Poważne wyzwania przed europejskim hutnictwem
Prezes ArcelorMittal, Lakshmi Mittal, ostrzega przed ogromnymi wyzwaniami, przed którymi stoi hutnictwo w Europie. Warto podkreślić, że ArcelorMittal, jest największym producentem stali w Polsce skupiającym prawie 50 proc. krajowego potencjału produkcyjnego oraz największym producentem koksu w Europie.
– Trzeźwa prawda jest taka, że europejski przemysł stalowy nigdy nie stanął przed tak wielkimi wyzwaniami, uwięziony pomiędzy szczypcami kosztów dekarbonizacji a skutkami poważnej nadwyżki mocy produkcyjnych, szczególnie w Chinach, która doprowadziła do zwiększonego importu – alarmuje Lakshmi Mittal. – Europa jest jedynym dużym rynkiem, na którym ponoszone są koszty emisji dwutlenku węgla – dodaje.
Jednocześnie podkreśla, że „Europa może utrzymać konkurencyjny i innowacyjny przemysł stalowy”, ale, jak zauważa – musi dokonać wyboru: czy chce produkować żelazo i stal na kontynencie, czy woli go importować?

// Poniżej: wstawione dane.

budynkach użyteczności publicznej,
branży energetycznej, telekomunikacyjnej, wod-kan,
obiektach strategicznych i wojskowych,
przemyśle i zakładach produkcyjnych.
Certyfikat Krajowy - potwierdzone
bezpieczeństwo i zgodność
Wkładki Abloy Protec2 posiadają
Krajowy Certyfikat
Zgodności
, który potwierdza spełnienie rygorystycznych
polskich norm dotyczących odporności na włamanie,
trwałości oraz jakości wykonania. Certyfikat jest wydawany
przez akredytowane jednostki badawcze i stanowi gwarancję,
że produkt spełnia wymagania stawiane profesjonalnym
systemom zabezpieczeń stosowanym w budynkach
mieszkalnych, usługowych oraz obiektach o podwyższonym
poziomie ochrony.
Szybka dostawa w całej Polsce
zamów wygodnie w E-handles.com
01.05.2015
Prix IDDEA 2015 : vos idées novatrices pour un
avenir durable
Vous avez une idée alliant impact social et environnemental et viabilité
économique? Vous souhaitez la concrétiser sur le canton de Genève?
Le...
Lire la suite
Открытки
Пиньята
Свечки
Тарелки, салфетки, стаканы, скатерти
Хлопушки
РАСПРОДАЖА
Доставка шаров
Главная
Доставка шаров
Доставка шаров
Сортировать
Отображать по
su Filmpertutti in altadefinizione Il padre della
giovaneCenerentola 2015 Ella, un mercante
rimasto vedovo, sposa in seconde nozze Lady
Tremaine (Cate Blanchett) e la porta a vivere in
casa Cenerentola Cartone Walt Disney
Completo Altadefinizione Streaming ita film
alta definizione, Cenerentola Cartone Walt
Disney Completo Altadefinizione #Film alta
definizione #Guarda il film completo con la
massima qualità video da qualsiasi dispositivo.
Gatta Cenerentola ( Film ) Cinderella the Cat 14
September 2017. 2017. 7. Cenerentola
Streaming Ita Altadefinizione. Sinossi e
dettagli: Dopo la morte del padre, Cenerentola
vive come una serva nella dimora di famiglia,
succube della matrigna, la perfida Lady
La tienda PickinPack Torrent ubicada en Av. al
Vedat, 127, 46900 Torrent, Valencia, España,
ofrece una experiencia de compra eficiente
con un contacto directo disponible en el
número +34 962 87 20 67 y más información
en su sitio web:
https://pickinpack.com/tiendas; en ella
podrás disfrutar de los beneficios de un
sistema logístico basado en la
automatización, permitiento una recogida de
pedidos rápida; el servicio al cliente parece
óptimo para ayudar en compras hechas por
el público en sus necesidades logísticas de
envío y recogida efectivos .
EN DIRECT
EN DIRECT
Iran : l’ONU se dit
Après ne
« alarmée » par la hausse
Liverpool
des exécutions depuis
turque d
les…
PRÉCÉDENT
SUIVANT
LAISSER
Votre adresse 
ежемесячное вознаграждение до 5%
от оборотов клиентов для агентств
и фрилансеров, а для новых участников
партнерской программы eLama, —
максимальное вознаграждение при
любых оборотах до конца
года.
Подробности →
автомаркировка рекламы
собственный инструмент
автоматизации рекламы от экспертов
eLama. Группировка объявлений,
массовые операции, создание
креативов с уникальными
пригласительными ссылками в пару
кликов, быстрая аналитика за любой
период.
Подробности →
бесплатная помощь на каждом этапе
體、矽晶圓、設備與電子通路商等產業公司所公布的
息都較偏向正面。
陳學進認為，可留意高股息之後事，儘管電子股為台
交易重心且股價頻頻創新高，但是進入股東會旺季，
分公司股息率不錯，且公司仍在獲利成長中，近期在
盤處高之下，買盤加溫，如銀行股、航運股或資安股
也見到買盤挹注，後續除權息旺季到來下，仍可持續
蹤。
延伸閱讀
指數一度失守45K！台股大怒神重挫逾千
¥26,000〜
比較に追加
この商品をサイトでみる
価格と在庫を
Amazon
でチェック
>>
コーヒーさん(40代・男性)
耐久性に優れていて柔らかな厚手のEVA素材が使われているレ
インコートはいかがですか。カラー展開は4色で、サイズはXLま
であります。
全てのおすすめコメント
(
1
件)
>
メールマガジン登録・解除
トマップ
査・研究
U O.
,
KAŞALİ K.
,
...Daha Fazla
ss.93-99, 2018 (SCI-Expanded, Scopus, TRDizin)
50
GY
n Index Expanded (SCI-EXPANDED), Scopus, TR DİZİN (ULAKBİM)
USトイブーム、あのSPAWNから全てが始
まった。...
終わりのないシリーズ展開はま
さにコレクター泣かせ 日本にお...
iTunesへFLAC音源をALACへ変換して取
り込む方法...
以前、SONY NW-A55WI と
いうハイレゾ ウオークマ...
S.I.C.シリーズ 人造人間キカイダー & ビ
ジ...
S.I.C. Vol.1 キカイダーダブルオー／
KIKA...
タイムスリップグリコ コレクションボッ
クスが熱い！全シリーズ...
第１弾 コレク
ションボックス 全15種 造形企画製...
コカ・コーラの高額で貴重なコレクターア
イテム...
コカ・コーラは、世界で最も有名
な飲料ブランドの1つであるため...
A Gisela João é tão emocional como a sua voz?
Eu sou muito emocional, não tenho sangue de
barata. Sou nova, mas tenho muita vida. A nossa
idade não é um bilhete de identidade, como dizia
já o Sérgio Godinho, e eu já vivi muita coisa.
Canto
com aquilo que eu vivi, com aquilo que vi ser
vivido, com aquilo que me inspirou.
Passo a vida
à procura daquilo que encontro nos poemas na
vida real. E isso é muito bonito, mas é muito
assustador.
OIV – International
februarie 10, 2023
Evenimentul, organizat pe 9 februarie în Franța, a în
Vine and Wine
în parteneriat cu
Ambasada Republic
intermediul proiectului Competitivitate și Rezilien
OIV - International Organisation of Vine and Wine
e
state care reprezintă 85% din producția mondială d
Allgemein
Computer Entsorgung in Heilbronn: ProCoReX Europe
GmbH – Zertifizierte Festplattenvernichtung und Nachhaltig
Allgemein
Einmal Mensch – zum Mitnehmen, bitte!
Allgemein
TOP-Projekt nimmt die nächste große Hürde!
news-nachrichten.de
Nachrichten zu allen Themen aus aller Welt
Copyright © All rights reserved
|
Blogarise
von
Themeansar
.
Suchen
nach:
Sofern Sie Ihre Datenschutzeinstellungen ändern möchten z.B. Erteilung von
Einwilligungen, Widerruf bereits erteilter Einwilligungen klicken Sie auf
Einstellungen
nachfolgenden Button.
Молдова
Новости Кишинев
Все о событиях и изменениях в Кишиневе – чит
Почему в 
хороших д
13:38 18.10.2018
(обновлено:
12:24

Europejska stal musi być lepiej chroniona
Lakshmi Mittal przyznał, że konieczne jest stworzenie „sprzyjającego otoczenia, które umożliwi europejskiemu hutnictwu dekarbonizację i rozwój”. – Pierwszym wyzwaniem jest pilne zajęcie się importem. Konieczna jest interwencja, aby europejska stal była lepiej chroniona, podobnie jak w USA i Brazylii, gdzie przemysł ten uważany jest za strategiczny – przyznał w wywiadzie dla Financial Times.
– Decyzje podjęte w ciągu najbliższych 12 miesięcy zadecydują o przyszłej wielkości i kształcie europejskiego przemysłu stalowego – zaakcentował Mittal. – Brak działań spowoduje jedynie dalszy spadek produkcji żelaza i stali na kontynencie – podkreślił w artykule dla „FT".
Jako główny przekaz swojego apelu, prezes ArcelorMittal wskazał na fakt, iż „Europa nie powinna rezygnować ze swojego dziedzictwa przemysłowego". – Jeśli zostaną podjęte właściwe decyzje, Europa może przez następne 50 lat znajdować się w awangardzie technologicznej – dodał.
– Przyszłość europejskiego przemysłu stalowego w niebezpieczeństwie – skomentował Edmund Kubeczka, konsultant biznesowy. Jednocześnie wskazał, że produkcja stali w Europie spadła o 30 proc. od kryzysu finansowego, a import, szczególnie z Chin, dalej pogłębia problemy.